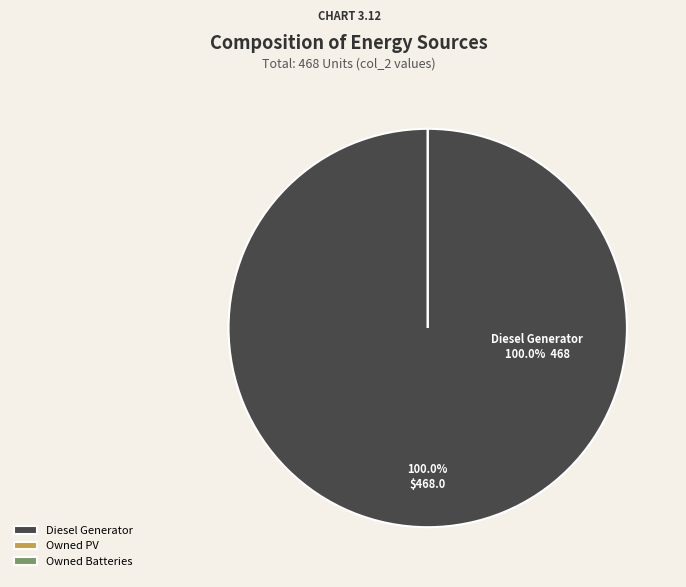

True or false: Owned Batteries accounts for 0% of the total.

True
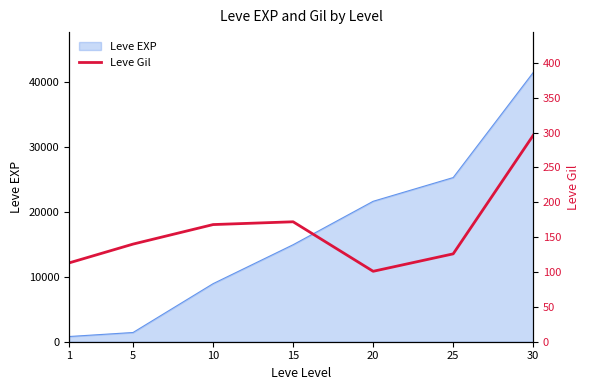

True or false: the data has more than 2 interior local peaks.

False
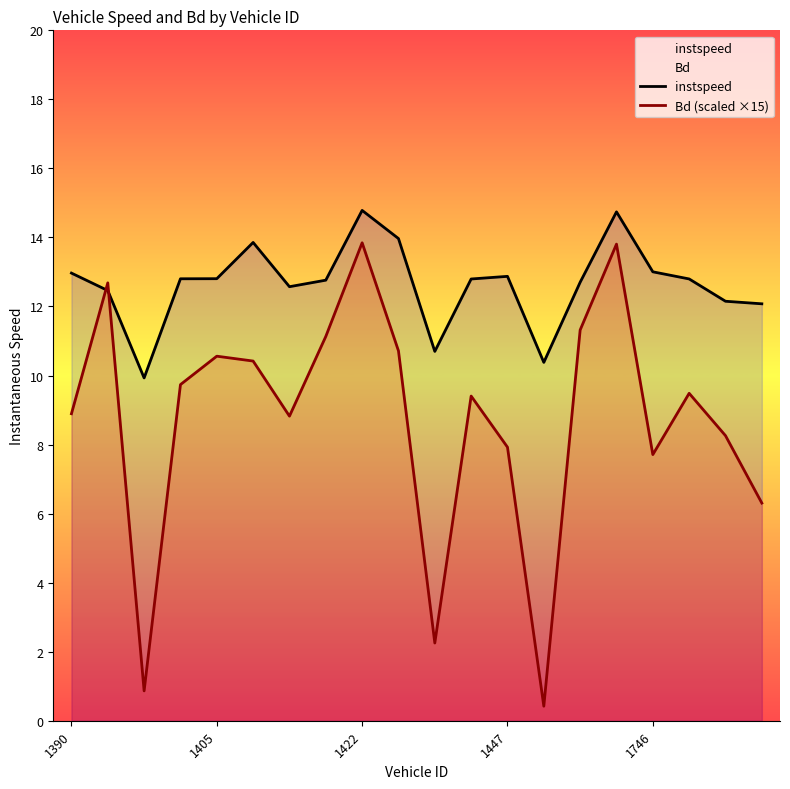

What is the approximate value of instspeed at 10?

10.7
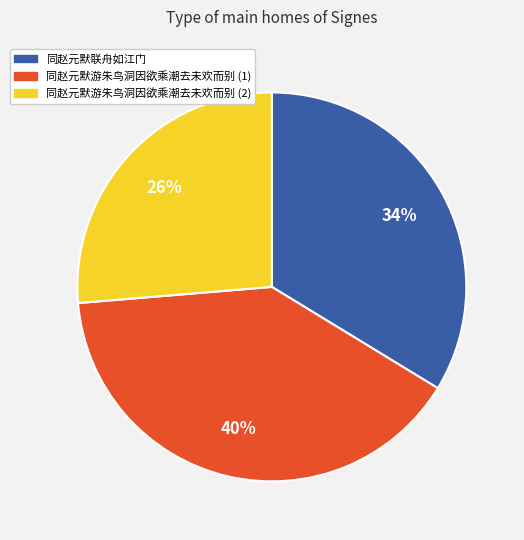

How many slices are in this pie chart?

3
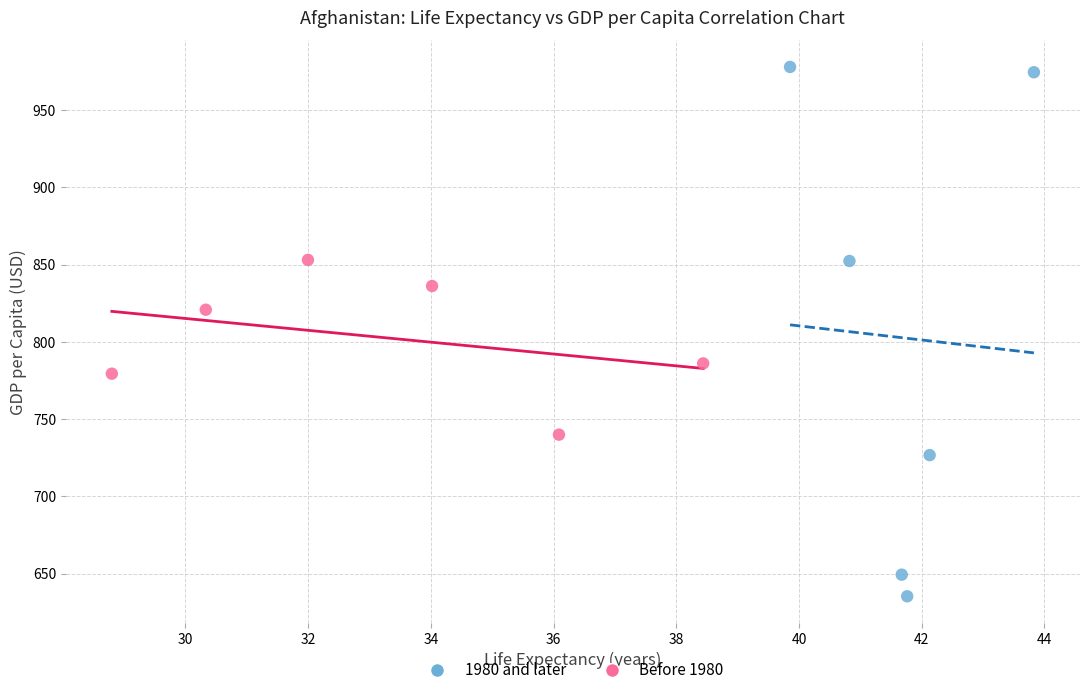

Which series reaches the maximum Y coordinate?

1980 and later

━━━━━━━━━━━━━━━━━━━━

Assigned task: Retype every line of text in the records above without changing anything, and leave the pictures out.

Answer box:
True or false: Owned Batteries accounts for 0% of the total.

True

True or false: the data has more than 2 interior local peaks.

False

What is the approximate value of instspeed at 10?

10.7

How many slices are in this pie chart?

3

Which series reaches the maximum Y coordinate?

1980 and later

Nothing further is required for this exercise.